= North Carolina State Navy =

The North Carolina State Navy during the American Revolutionary War consisted of a relatively modest number of ships, and was active from 1776 to 1779. The state and the Continental Congress were concerned about the defense of Pamlico Sound, and the key Ocracoke Inlet, through which a large number of inbound merchant ships traveled, bringing war-related supplies from Europe and the West Indies.

==History==
On December 21, 1775, the North Carolina Council of Safety passed a resolution authorizing the acquisition of three ships. Committees were established in Cape Fear, Edenton, and Newbern for their acquisition and outfitting. The provincial congress established pay scales in May 1776, and by October of that year, the brigantine Washington entered service at Cape Fear, the Pennsylvania Farmer entered service at Newbern, and the King Tammany began service at Edenton. Staffing and supply issues, however, meant that these ships actually saw little service in 1776. Some of the crew of the Pennsylvania Farmer, which lay idle due to a lack of ammunition, attempted to desert to the British fleet of Lord Dunmore. By the end of 1777 the expense of maintaining these ships led the state to begin selling them off. Washington was sold in December 1777 and Pennsylvania Farmer was auctioned off in May 1778.

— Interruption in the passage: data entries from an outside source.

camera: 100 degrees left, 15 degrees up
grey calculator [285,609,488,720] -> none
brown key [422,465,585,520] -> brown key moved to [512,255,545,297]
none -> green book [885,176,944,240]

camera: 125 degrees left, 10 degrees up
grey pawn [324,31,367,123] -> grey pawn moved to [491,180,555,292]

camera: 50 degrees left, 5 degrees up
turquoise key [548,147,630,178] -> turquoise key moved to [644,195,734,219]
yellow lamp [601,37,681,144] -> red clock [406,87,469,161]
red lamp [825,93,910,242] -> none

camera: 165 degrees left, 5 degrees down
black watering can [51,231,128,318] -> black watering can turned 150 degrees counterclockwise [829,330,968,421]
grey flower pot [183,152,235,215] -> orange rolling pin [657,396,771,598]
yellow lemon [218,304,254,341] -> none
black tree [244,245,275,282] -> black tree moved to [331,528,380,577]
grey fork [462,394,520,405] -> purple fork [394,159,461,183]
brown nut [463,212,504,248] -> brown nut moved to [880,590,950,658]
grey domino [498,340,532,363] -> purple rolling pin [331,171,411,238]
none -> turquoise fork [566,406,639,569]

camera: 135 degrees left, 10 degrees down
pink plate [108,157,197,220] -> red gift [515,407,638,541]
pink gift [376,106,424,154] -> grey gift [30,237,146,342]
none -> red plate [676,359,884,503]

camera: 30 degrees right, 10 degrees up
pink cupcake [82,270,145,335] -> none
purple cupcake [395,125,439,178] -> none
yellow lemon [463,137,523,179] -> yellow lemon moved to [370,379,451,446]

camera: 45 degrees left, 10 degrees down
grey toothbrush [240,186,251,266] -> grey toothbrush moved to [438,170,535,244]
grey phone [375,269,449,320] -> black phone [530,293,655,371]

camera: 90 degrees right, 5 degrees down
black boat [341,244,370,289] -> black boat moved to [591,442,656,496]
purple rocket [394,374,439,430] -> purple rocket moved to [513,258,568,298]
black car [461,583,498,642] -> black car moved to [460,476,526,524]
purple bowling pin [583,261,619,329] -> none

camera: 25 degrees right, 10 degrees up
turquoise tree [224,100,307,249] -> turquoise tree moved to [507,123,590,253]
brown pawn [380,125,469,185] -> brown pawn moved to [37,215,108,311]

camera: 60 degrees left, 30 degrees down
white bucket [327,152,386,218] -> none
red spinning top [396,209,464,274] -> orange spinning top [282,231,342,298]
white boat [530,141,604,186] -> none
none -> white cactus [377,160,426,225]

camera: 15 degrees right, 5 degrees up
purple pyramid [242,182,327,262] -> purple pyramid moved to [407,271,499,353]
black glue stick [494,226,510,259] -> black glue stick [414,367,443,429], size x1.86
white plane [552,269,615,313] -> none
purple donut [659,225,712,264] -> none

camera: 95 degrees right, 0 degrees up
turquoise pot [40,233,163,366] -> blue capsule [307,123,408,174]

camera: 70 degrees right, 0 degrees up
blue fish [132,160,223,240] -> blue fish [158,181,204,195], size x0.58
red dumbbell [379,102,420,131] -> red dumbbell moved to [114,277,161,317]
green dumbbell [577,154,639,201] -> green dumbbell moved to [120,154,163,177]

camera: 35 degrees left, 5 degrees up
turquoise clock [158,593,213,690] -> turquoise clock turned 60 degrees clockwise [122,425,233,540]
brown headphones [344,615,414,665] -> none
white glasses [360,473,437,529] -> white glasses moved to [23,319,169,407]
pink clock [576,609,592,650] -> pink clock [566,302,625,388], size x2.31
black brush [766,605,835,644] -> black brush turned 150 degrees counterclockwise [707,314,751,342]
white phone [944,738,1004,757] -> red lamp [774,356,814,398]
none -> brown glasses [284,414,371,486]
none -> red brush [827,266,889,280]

The state embarked on a joint venture with Virginia in May 1776, since the trade of both states depended on the security of Pamlico Sound. The entrance to Chesapeake Bay was regularly patrolled by the Royal Navy, so supply ships bringing goods from France, St. Eustatius, and other ports in the West Indies, instead entered the sound through the Ocracoke Inlet, and offloaded their cargos in the ports of both states that were accessible from the sound. Virginia constructed two ships, Caswell and Washington, for the purpose of monitoring Ocracoke, and North Carolina agreed to contribute to their outfitting and operating expenses. In 1778, after Virginia complained that North Carolina was not contributing sufficiently to their upkeep, North Carolina purchased the Caswell and continued her use as a sentry at the Ocracoke Inlet. The Caswell sank in June 1779, ending North Carolina's operation of ships during the war.

==Privateering and prize administration==
The state established admiralty courts to adjudicate maritime matters, including the distribution of captured prizes. It also authorized privateering.